Overexpression of FOXA2 attenuates cigarette smoke-induced cellular senescence and lung inflammation through inhibition of the p38 and Erk1/2 MAPK pathways

•FOXA2 expression was decreased, and senescence markers were overexpressed in lungs of CS-exposed mice.•Upregulation of FOXA2 suppressed CSE-induced senescence and inflammatory cytokine expression in bronchial epithelial cells.•Upregulation of FOXA2 prevents CS-induced cell senescence and inflammation in mice.•FOXA2 downregulation activates the MAPK pathway. Chronic obstructive pulmonary disease (COPD) is characterized by irreversible and progressive airflow limitation and encompasses varying degrees of chronic obstructive bronchitis and emphysema. Our previous study showed that Forkhead box protein A2 (FOXA2) is involved in cigarette smoke (CS)-induced squamous metaplasia.
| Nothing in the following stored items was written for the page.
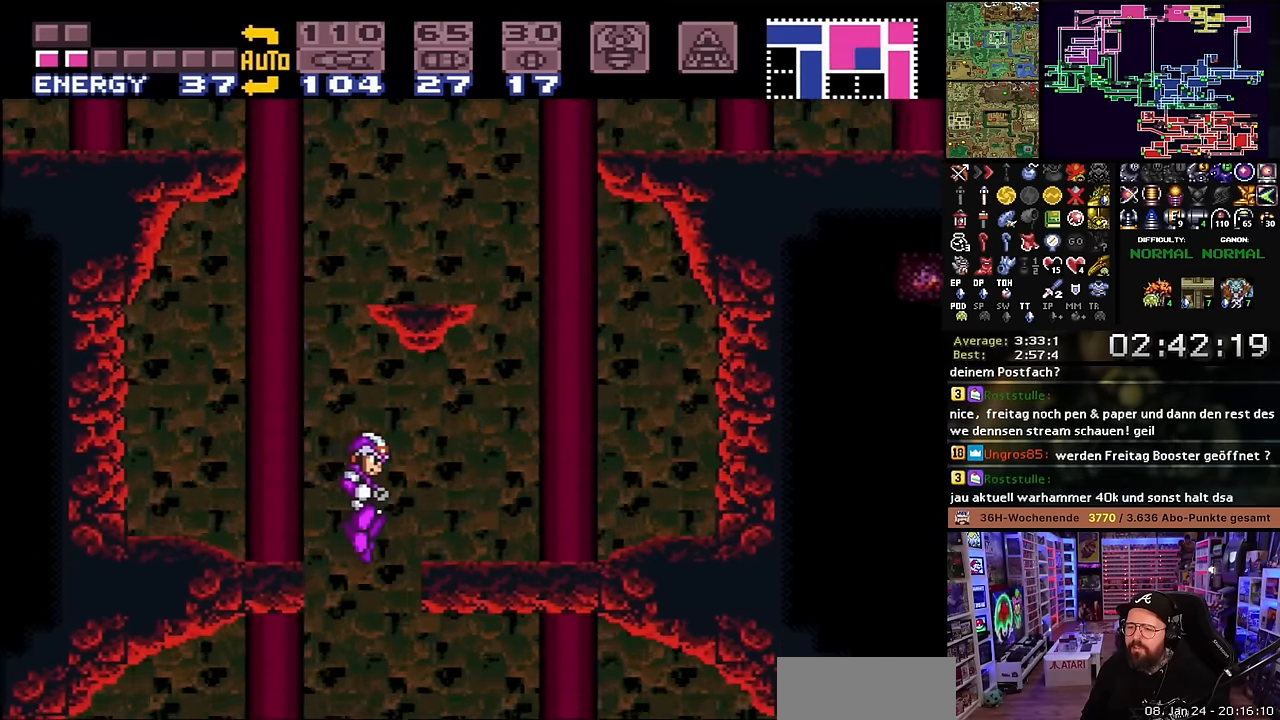
{"buttons": ["X", "DPAD_LEFT"], "events": [[16, "DPAD_LEFT", "down"], [150, "X", "up"], [166, "DPAD_LEFT", "up"], [166, "X", "down"], [416, "DPAD_LEFT", "down"]]}
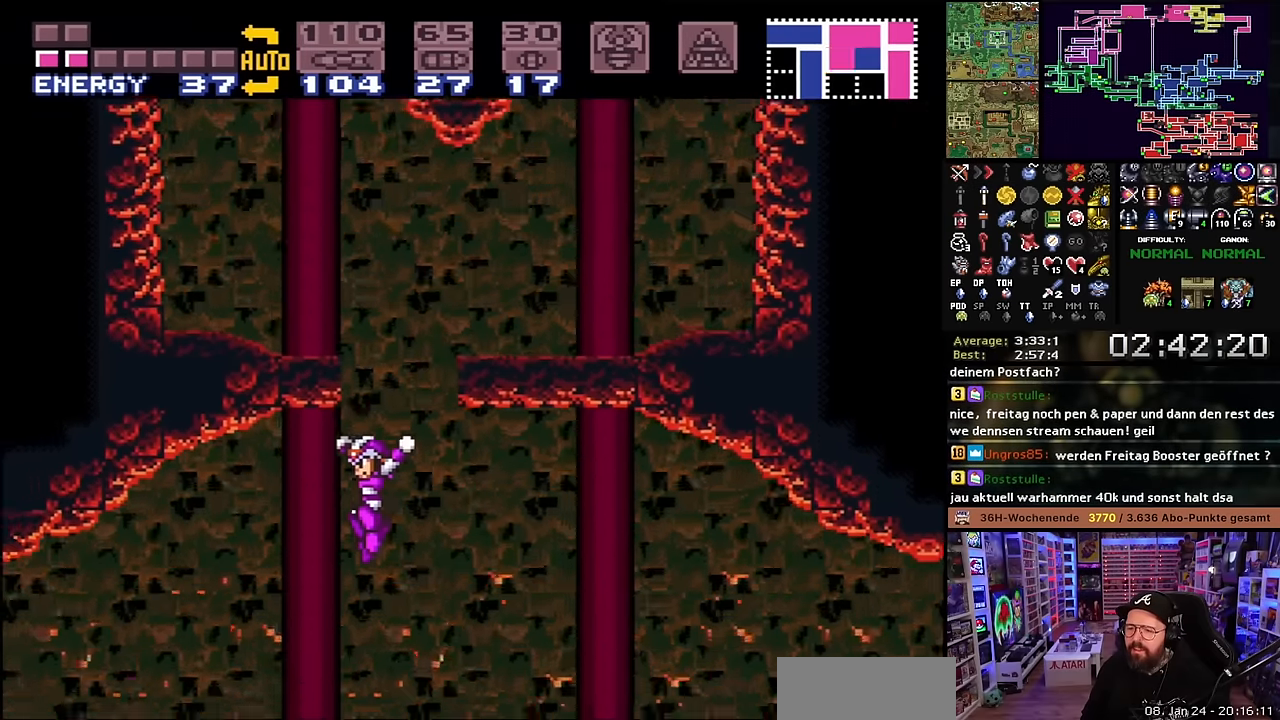
{"buttons": ["B", "DPAD_LEFT"], "events": [[66, "X", "up"], [83, "X", "down"], [116, "X", "up"], [133, "X", "down"], [166, "Y", "down"], [283, "Y", "up"], [500, "B", "down"], [500, "X", "up"]]}
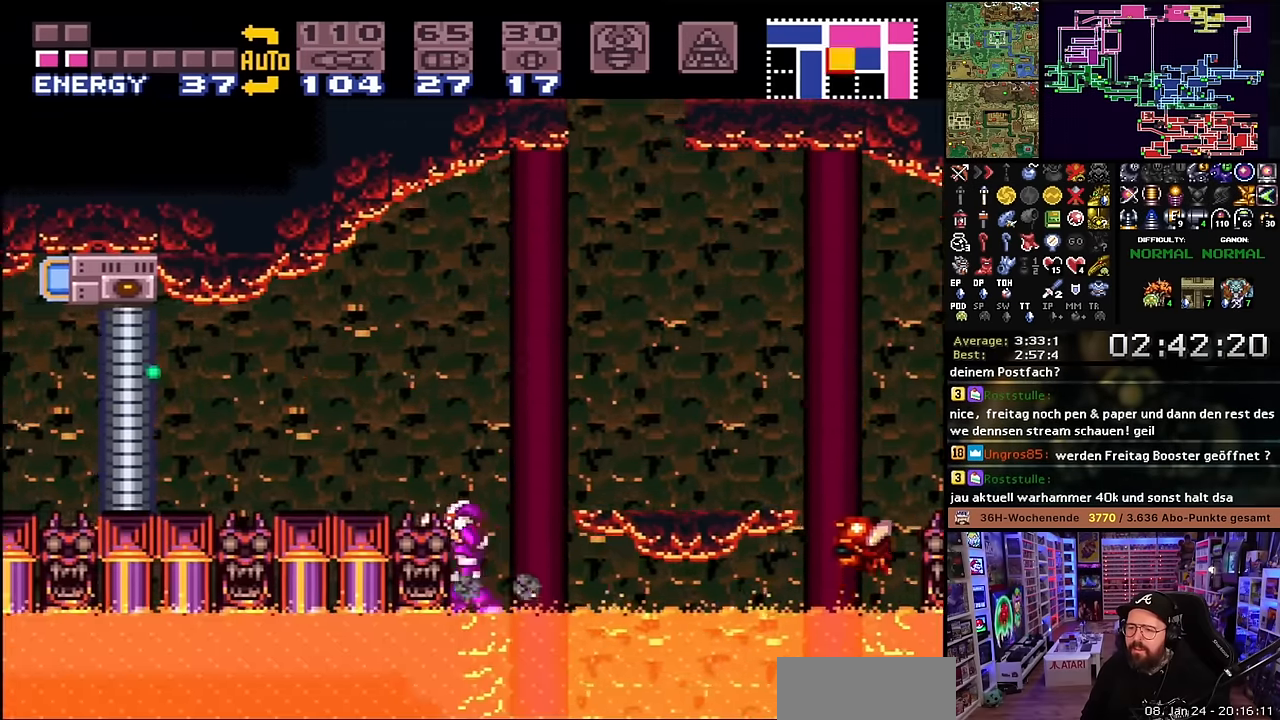
{"buttons": ["X", "DPAD_LEFT"], "events": [[16, "DPAD_LEFT", "up"], [166, "DPAD_LEFT", "down"], [200, "X", "down"], [233, "B", "up"], [233, "Y", "down"], [366, "Y", "up"], [416, "X", "up"], [500, "X", "down"]]}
However, the contribution of FOXA2 activity to CS-induced cellular senescence and lung inflammation remains largely unknown. Here, we report that FOXA2 was underexpressed in CS-exposed mouse lungs, and decreased expression of FOXA2 was related to cell senescence and inflammation. Subsequent investigation suggested that FOXA2 is an anti-senescence factor in lung that is involved in inflammatory responses. Furthermore, FOXA2 overexpression delayed CSE-induced senescence and inflammation, which correlated with regulation of the p38 and Erk1/2 MAPK signaling pathways by CSE-induced FOXA2 downregulation. Collectivelly, these findings reveal a protective role for FOXA2 as a regulator of cell senescence and inflammation during COPD.